Such a flexible pipe is for example made according to normative documents API 17J (Specification for Unbonded Flexible Pipe) and API RP 17B (Recommended Practice for Flexible Pipe) established by the American Petroleum Institute.
The pipe is generally formed by a set of concentric and superimposed layers. It is considered “unbonded” within the meaning of the present invention when at least one of the layers of the pipe is able to move longitudinally relative to the adjacent layers when the pipe is bent.
In particular, an unbonded pipe is a pipe with no bonding materials connecting the layers forming the pipe.

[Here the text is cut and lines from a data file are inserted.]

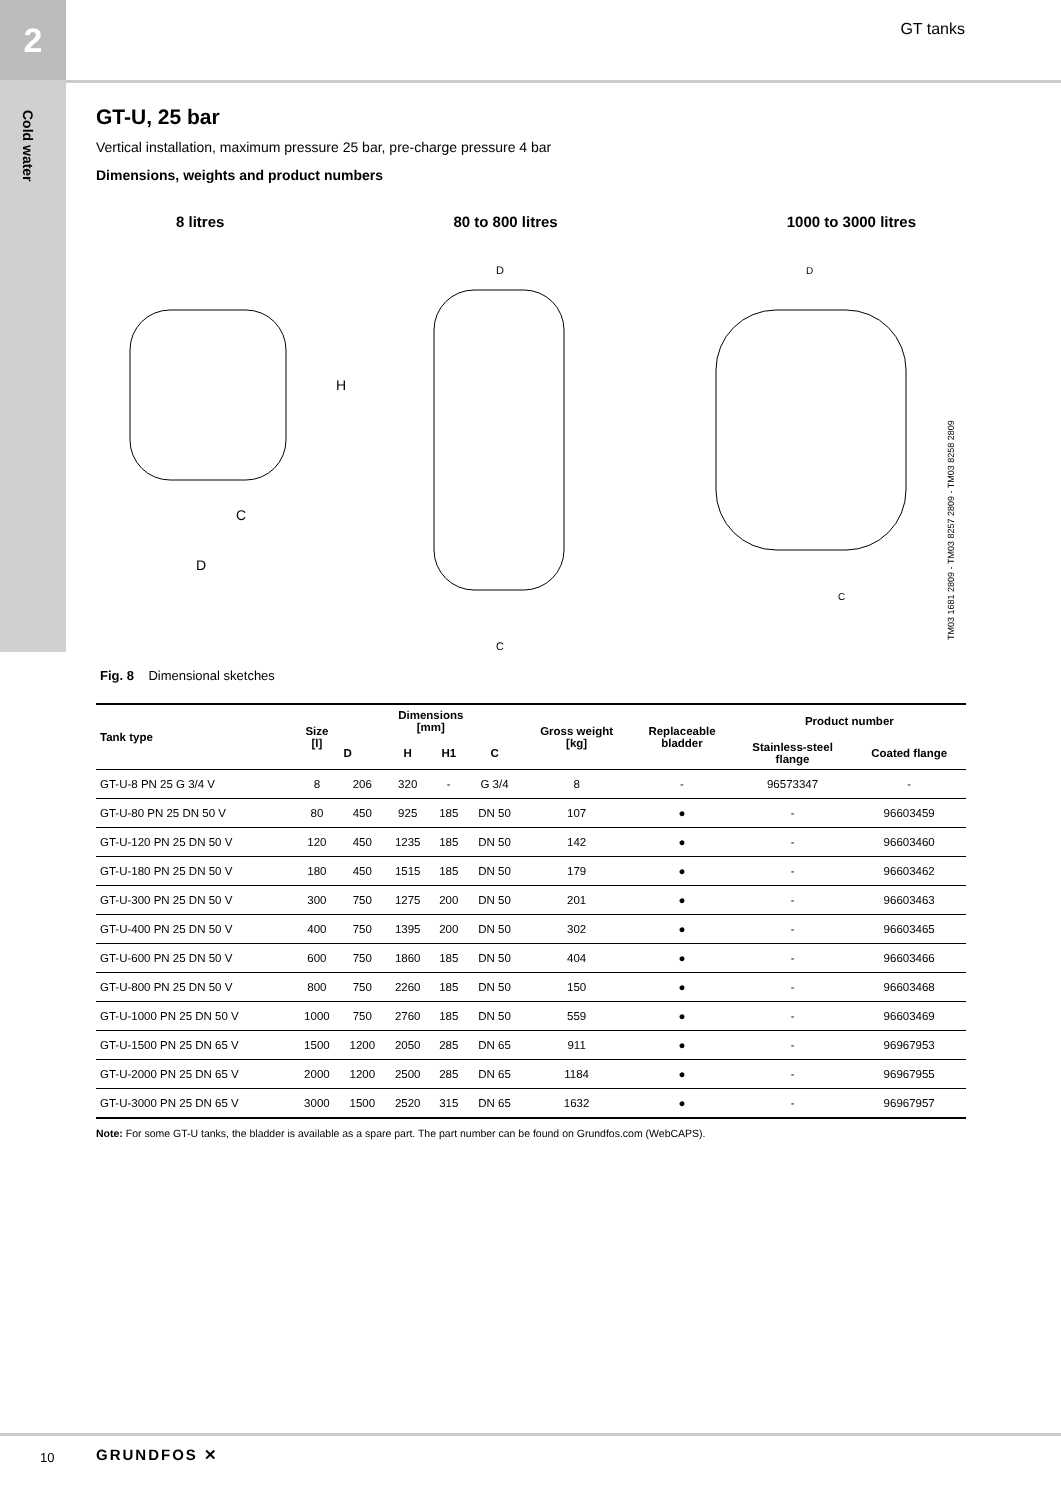2 GT tanks
Cold water
GT-U, 25 bar
Vertical installation, maximum pressure 25 bar, pre-charge pressure 4 bar
Dimensions, weights and product numbers
8 litres 80 to 800 litres 1000 to 3000 litres
H
D
C
D
C
D
C
TM03 1681 2809 - TM03 8257 2809 - TM03 8258 2809
Fig. 8 Dimensional sketches
| Tank type | Size [l] | Dimensions [mm] | | | | Gross weight [kg] | Replaceable bladder | Product number | |
| --- | --- | --- | --- | --- | --- | --- | --- | --- | --- |
| | | D | H | H1 | C | | | Stainless-steel flange | Coated flange |
| GT-U-8 PN 25 G 3/4 V | 8 | 206 | 320 | - | G 3/4 | 8 | - | 96573347 | - |
| GT-U-80 PN 25 DN 50 V | 80 | 450 | 925 | 185 | DN 50 | 107 | ● | - | 96603459 |
| GT-U-120 PN 25 DN 50 V | 120 | 450 | 1235 | 185 | DN 50 | 142 | ● | - | 96603460 |
| GT-U-180 PN 25 DN 50 V | 180 | 450 | 1515 | 185 | DN 50 | 179 | ● | - | 96603462 |
| GT-U-300 PN 25 DN 50 V | 300 | 750 | 1275 | 200 | DN 50 | 201 | ● | - | 96603463 |
| GT-U-400 PN 25 DN 50 V | 400 | 750 | 1395 | 200 | DN 50 | 302 | ● | - | 96603465 |
| GT-U-600 PN 25 DN 50 V | 600 | 750 | 1860 | 185 | DN 50 | 404 | ● | - | 96603466 |
| GT-U-800 PN 25 DN 50 V | 800 | 750 | 2260 | 185 | DN 50 | 150 | ● | - | 96603468 |
| GT-U-1000 PN 25 DN 50 V | 1000 | 750 | 2760 | 185 | DN 50 | 559 | ● | - | 96603469 |
| GT-U-1500 PN 25 DN 65 V | 1500 | 1200 | 2050 | 285 | DN 65 | 911 | ● | - | 96967953 |
| GT-U-2000 PN 25 DN 65 V | 2000 | 1200 | 2500 | 285 | DN 65 | 1184 | ● | - | 96967955 |
| GT-U-3000 PN 25 DN 65 V | 3000 | 1500 | 2520 | 315 | DN 65 | 1632 | ● | - | 96967957 |
Note: For some GT-U tanks, the bladder is available as a spare part. The part number can be found on Grundfos.com (WebCAPS).
10 GRUNDFOS ✕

In a known manner, such a pipe includes a tubular inner structure comprising at least one pressure sheath. The pipe includes plies of tensile armours positioned around the inner tubular structure.
In some cases, the pipe further includes a pressure vault, formed by at least one interlocked wire having a T-shaped profile or a Z-shaped profile. A hoop layer can also be wound in a spiral around the pressure vault.

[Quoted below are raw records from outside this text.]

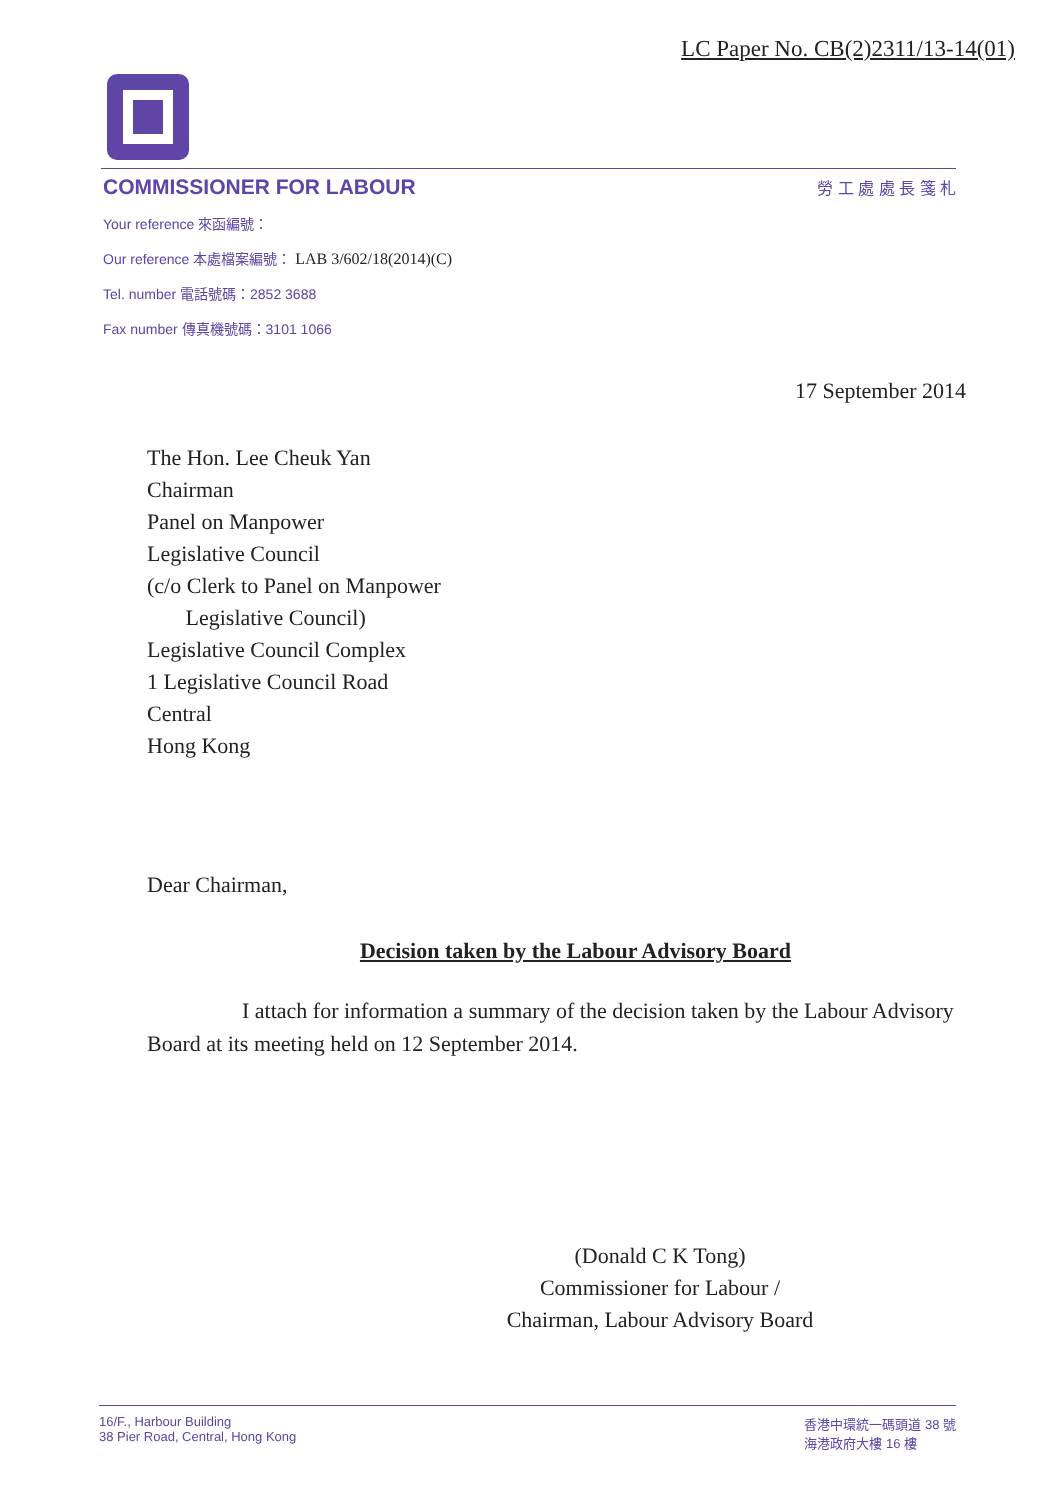LC Paper No. CB(2)2311/13-14(01)
COMMISSIONER FOR LABOUR 勞 工 處 處 長 箋 札
Your reference 來函編號：
Our reference 本處檔案編號： LAB 3/602/18(2014)(C)
Tel. number 電話號碼：2852 3688
Fax number 傳真機號碼：3101 1066
17 September 2014
The Hon. Lee Cheuk Yan
Chairman
Panel on Manpower
Legislative Council
(c/o Clerk to Panel on Manpower
Legislative Council)
Legislative Council Complex
1 Legislative Council Road
Central
Hong Kong
Dear Chairman,
Decision taken by the Labour Advisory Board
I attach for information a summary of the decision taken by the Labour Advisory Board at its meeting held on 12 September 2014.
(Donald C K Tong)
Commissioner for Labour /
Chairman, Labour Advisory Board
16/F., Harbour Building
38 Pier Road, Central, Hong Kong
香港中環統一碼頭道 38 號
海港政府大樓 16 樓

One example pipe of the aforementioned type is described in WO 2011/026801. This pipe further includes a protection fluid received between the inner sheath and the outer sheath. The protection fluid prevents corrosion of the layers of intermediate armours. It is kept at atmospheric pressure.

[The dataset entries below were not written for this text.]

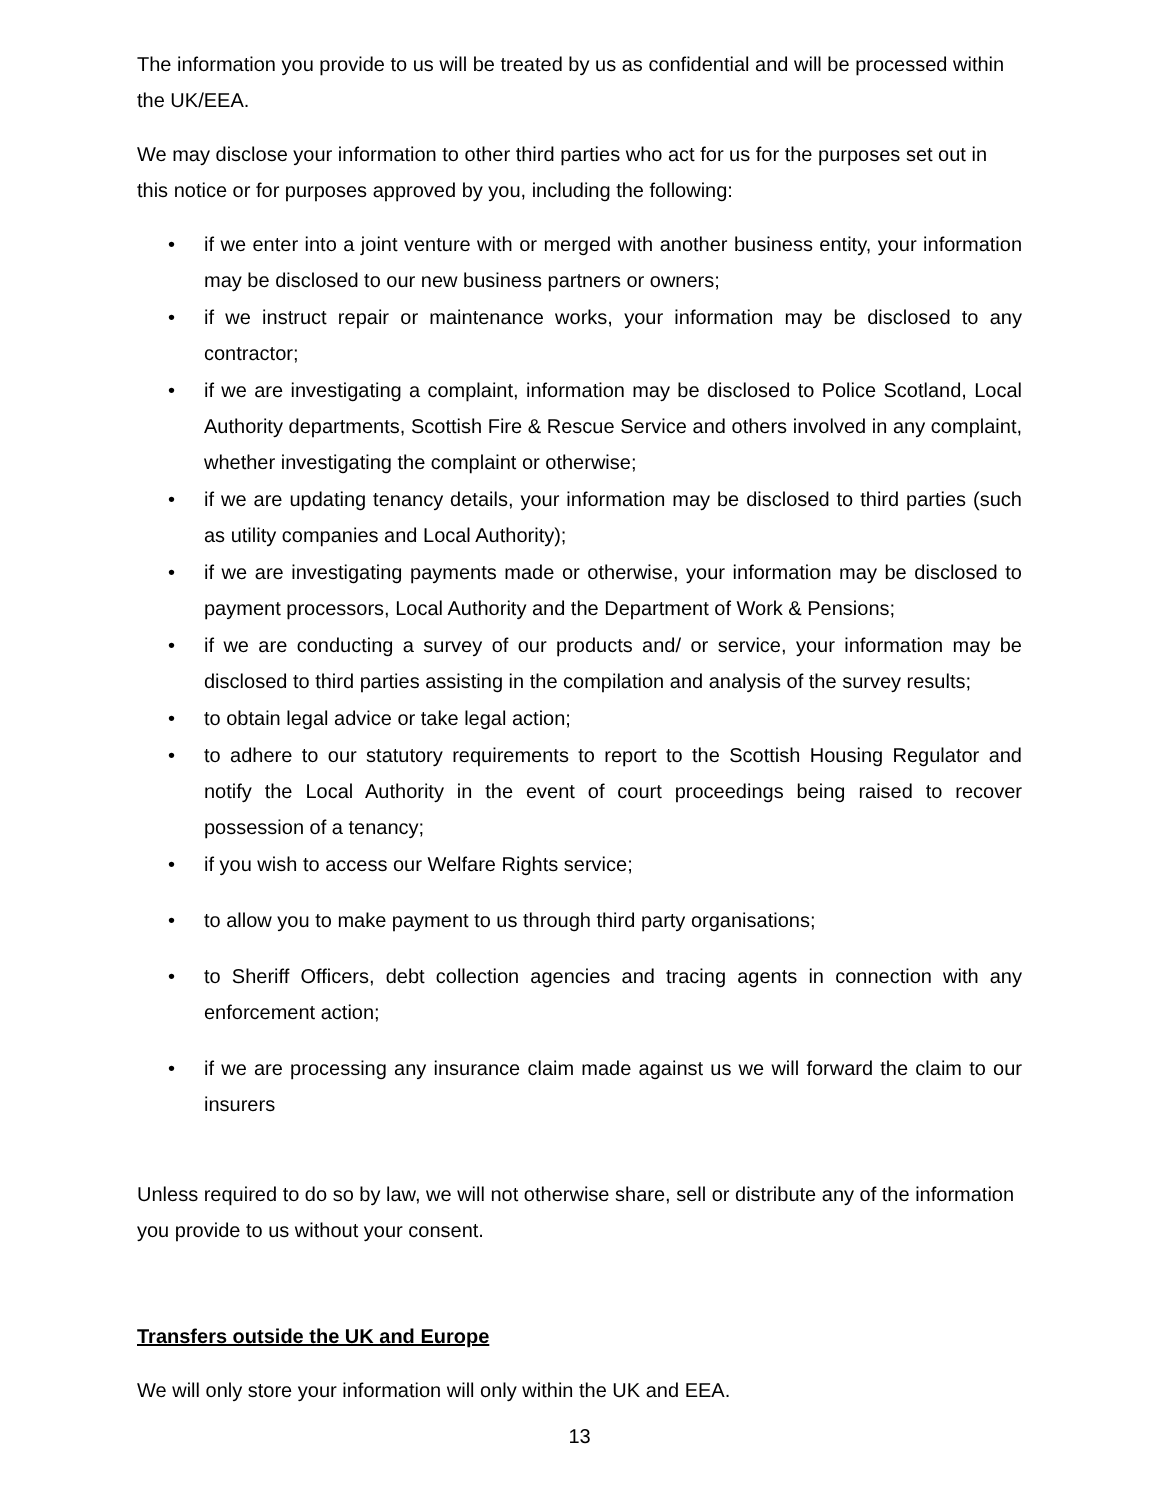The information you provide to us will be treated by us as confidential and will be processed within the UK/EEA.
We may disclose your information to other third parties who act for us for the purposes set out in this notice or for purposes approved by you, including the following:
• if we enter into a joint venture with or merged with another business entity, your information may be disclosed to our new business partners or owners;
• if we instruct repair or maintenance works, your information may be disclosed to any contractor;
• if we are investigating a complaint, information may be disclosed to Police Scotland, Local Authority departments, Scottish Fire & Rescue Service and others involved in any complaint, whether investigating the complaint or otherwise;
• if we are updating tenancy details, your information may be disclosed to third parties (such as utility companies and Local Authority);
• if we are investigating payments made or otherwise, your information may be disclosed to payment processors, Local Authority and the Department of Work & Pensions;
• if we are conducting a survey of our products and/ or service, your information may be disclosed to third parties assisting in the compilation and analysis of the survey results;
• to obtain legal advice or take legal action;
• to adhere to our statutory requirements to report to the Scottish Housing Regulator and notify the Local Authority in the event of court proceedings being raised to recover possession of a tenancy;
• if you wish to access our Welfare Rights service;
• to allow you to make payment to us through third party organisations;
• to Sheriff Officers, debt collection agencies and tracing agents in connection with any enforcement action;
• if we are processing any insurance claim made against us we will forward the claim to our insurers
Unless required to do so by law, we will not otherwise share, sell or distribute any of the information you provide to us without your consent.
Transfers outside the UK and Europe
We will only store your information will only within the UK and EEA.
13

The ducts of the aforementioned type generally positioned through an expanse of water, between a bottom assembly, designed to collect the fluid mined in the bottom of the expanse of water, and a floating or non-floating surface assembly designed to connect and distribute the fluid. The surface assembly may be a semisubmersible platform, an FPSO, a stationary platform, a flexible tower, a tension leg platform or any other floating or non-floating assembly.
In some cases, the pipe is used to reinject, into the bottom of the expanse of water, a fluid present on the surface, for example a pressurized gas. This is in particular the case for deposits comprising carbon dioxide-rich hydrocarbons. The carbon dioxide is separated from the surface hydrocarbons and is reinjected into the reservoir under pressure, in order to avoid the dissemination of carbon dioxide into the atmosphere.
In some cases, for the exploitation of fluids in deep water, the flexible pipe has a length exceeding 200 m. Furthermore, the differential pressure necessary for the reinjection of fluid into the reservoir can be very high, for example above 400 bars, or even above 700 bars. Furthermore, the absolute pressure reigning in the bottom of the flexible pipe, which is a combination of very high fluid pressure at the top of the pipe and the exerted hydrostatic pressure, can be very high, for example approximately 1300 bars.
When the fluids are conveyed at very high pressures, the ducts with a traditional construction of the aforementioned type can be limited, particularly for use in a dynamic application.
Indeed, fatigue phenomena, and more particularly fatigue-fretting phenomena, may appear on the pressure vault and the spiral hoop layer.
This fatigue alters the mechanical properties of the pipe and harms longevity. One aim of the invention is therefore have a flexible pipe for transporting a fluid, able to convey a fluid at a very high pressure and that is nevertheless very strong over time for dynamic applications.